First there was a primer on what cap and trade means. Duke Bascom owns a private investment firm specializing in renewable energy. He told committee members, in cap and trade the government sets an overall limit on greenhouse gas emissions from several sectors of the economy, including utilities, suppliers of heating fuel and gasoline, and large industry. The government then issues allowances, which individual companies can trade among themselves.
"So what government is doing is establishing the standard, and what the market is doing is finding the lowest cost solutions. Through trading, participants with lower costs of compliance costs are low can buy additional allowances and sell them to participants whose costs are higher," explained Bascom.
Bascom says the market would work best if it's kept simple and transparent. That means companies can't go outside the market and find projects in other sectors, or in other regions to compensate for their emissions -- that's called offsets. And it means the cap is firm. No hedging.
"Offsets, safety valves, and anything which changes the economics, changes the supply and demand of the cap and trade system, will diminish the value," Bascom said.
He endorsed the bill, because it wouldn't allow offsets, and it would require businesses participating in the market to buy all their allowances, rather than being given them by the state.
Governor Tim Pawlenty's task force on climate change endorsed the cap and trade concept, but it was unable to agree on details.
Edward Garvey is the governor's point person on climate change. He's negotiating with other Midwestern states to set up a regional cap and trade program. Garvey told the committee the bill's more stringent aspects would endanger those negotiations. Especially the requirement that 100 percent of the allowances to be purchased.
"The proposal for 100 percent, front end, all sectors may not be acceptable to other states. There may be other options that they want to pursue. If this is enacted into law, does that prohibit Minnesota from joining an alternative level? My concern is that it would," said Garvey.
But the bill's author, Rep. Kate Knuth, DFL-New Brighton, said Minnesota's high standards are already leading other states in the Midwestern compact.
"Minnesota set the floor in terms of our renewable electricity standard and our conservation and efficiency in the negotiations," said Knuth. "People saw what we were able to do here, and other states came on board, and I think that's something we should be really proud of in the state of Minnesota, and something I'm trying to achieve with this legislation as well."

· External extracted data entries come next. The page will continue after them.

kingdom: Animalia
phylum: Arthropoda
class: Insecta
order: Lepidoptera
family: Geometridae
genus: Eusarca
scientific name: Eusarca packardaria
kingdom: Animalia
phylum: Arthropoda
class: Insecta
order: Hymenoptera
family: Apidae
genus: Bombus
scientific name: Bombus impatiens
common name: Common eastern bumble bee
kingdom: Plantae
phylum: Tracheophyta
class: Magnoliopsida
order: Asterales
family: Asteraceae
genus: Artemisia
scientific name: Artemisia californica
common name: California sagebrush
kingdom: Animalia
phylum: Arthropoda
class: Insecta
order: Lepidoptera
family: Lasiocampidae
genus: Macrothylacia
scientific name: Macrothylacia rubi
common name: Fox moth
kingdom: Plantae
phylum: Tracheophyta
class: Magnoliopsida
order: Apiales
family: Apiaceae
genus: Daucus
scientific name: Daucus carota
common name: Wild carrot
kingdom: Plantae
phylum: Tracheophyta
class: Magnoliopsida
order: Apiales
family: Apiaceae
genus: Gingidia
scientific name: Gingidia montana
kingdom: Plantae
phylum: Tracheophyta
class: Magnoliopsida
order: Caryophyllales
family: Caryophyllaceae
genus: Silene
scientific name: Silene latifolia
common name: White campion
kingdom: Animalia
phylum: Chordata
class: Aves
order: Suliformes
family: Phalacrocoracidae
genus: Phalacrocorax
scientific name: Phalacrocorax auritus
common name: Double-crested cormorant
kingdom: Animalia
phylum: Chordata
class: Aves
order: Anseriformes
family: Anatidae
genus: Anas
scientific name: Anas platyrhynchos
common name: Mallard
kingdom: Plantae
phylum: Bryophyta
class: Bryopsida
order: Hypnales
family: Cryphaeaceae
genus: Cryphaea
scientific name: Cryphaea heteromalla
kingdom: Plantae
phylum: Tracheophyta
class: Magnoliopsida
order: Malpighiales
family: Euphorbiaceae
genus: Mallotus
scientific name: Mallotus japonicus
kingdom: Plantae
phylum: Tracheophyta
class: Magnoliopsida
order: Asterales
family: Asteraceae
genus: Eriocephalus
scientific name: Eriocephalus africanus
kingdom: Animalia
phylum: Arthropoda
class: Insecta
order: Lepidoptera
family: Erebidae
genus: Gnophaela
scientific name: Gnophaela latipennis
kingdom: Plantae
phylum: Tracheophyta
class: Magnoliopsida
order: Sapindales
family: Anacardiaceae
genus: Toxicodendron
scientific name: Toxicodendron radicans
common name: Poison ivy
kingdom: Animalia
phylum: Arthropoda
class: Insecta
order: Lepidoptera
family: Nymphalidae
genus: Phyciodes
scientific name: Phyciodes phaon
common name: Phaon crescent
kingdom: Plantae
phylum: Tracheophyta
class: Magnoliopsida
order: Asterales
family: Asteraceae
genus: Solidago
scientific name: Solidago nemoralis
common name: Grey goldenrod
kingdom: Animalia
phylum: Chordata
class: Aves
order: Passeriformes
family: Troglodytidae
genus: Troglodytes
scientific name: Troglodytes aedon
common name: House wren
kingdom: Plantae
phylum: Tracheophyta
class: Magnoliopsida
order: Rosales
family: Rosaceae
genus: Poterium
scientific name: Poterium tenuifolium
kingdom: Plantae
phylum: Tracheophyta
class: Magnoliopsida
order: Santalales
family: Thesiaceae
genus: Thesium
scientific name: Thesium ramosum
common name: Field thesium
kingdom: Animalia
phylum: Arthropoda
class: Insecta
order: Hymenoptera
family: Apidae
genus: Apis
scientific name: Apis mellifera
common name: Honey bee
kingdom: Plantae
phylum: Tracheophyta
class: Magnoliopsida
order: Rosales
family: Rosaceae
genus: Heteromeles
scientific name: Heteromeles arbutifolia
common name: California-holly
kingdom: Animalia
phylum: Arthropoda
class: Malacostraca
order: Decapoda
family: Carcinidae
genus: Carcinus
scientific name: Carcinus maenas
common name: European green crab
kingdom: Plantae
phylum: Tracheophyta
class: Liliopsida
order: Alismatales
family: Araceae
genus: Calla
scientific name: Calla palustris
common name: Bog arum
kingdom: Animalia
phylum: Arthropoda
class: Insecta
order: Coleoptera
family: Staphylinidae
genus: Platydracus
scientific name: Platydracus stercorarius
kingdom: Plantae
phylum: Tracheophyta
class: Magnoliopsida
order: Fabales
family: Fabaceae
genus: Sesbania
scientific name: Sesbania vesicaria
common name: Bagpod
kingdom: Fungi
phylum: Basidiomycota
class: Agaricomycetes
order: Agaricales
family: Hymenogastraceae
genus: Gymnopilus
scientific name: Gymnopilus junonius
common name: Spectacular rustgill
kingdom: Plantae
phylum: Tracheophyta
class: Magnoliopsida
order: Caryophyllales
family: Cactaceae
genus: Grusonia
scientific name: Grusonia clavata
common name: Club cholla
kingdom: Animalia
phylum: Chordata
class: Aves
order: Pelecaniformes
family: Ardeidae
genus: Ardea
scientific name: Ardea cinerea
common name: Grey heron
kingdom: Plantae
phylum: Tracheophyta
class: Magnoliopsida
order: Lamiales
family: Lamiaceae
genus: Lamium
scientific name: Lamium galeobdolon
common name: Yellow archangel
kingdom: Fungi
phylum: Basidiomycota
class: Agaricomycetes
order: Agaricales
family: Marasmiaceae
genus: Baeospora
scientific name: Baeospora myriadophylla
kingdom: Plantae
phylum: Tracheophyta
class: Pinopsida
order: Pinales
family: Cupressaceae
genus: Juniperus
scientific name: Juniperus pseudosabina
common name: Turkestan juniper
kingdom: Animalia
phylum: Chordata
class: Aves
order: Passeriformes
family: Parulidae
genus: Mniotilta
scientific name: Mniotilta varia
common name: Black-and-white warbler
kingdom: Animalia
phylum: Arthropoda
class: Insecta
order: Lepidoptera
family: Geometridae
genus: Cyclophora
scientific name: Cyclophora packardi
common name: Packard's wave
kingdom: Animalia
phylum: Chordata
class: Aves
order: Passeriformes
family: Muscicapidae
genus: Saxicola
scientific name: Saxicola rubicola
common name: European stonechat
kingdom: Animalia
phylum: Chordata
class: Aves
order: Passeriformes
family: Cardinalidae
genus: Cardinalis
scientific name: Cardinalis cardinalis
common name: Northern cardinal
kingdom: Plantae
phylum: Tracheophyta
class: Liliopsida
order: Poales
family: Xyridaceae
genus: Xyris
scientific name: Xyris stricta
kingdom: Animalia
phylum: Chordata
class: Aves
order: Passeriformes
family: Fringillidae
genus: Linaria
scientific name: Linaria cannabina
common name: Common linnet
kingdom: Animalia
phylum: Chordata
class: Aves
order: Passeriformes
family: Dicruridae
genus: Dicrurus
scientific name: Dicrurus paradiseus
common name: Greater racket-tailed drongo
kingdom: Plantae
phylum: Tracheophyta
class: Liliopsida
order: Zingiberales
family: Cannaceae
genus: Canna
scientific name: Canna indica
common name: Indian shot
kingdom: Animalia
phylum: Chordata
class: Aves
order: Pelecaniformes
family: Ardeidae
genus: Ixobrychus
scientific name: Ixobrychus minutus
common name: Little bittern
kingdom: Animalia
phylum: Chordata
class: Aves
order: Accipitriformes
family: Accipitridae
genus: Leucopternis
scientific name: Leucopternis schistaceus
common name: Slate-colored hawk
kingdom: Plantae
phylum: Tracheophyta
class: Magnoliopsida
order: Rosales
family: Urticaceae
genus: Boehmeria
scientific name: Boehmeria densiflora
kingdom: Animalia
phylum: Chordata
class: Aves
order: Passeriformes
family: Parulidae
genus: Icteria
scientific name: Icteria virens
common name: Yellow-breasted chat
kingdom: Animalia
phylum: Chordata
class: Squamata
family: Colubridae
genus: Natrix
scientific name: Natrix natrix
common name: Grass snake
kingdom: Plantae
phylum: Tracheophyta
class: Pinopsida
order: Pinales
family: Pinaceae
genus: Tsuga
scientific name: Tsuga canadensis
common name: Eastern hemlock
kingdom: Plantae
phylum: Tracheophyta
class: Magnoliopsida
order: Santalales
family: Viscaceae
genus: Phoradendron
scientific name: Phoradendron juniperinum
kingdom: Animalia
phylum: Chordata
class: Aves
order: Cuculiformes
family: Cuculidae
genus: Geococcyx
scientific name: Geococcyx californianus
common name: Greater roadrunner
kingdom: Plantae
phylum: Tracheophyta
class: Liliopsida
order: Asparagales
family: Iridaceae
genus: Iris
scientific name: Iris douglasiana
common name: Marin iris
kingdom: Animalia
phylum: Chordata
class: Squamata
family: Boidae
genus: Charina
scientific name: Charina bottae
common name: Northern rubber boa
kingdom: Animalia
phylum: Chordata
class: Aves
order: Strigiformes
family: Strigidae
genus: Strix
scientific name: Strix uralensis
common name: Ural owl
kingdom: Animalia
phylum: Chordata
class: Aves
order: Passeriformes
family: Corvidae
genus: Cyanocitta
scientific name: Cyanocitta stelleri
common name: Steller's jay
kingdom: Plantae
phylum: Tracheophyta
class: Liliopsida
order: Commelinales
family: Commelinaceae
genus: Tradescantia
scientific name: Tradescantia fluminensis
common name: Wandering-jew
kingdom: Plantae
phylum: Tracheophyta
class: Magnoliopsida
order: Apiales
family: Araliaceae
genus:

Among others from industry who testified against the bill, John Rohlf from Medtronic said it's complicated to track emissions and to figure out what qualifies as a reduction. Rohlf said he was involved several years ago when the Chicago Climate Exchange started up, and here's the kind of questions that can come up:
"We just bought a company, do I have to count them? No, we sold the company, so do I get credit for selling them? We just out-sourced a bunch of stuff to China, so do I get credit for that, but actually it's dirtier, because now it's got to go back and forth a few times across the ocean. So suddenly it spirals into a very complicated tracking system. And what it really shows is that carbon is a global issue," Rohlf told the committee.
A parade of electric utility executives worried about how they'd have to raise their rates. They said they'd rather see a nation-wide market.
This was frustrating for Rep. Kathy Brynaert, DFL-Mankato. She said legislators want to influence the negotiations among the Midwestern states.
"We want to do something that we think is a meaningful challenge to the discussion, not by way of enacting an individual state system, but setting some parameters or principles so that we can engage that dialog aggressively and constructively, because we think that's what the circumstances require," Brynaert said.
But Bob Ambrose from Great River Energy responded that aggressive rules in Minnesota are less likely to bring other states along.
"Our view is that spending thousands of hours and probably hundreds of thousands or perhaps millions of dollars working on a regional plan is a distraction to what needs to be done at the national level," Ambrose said.
The committee took no action on the bill. The chairman promised more discussion soon.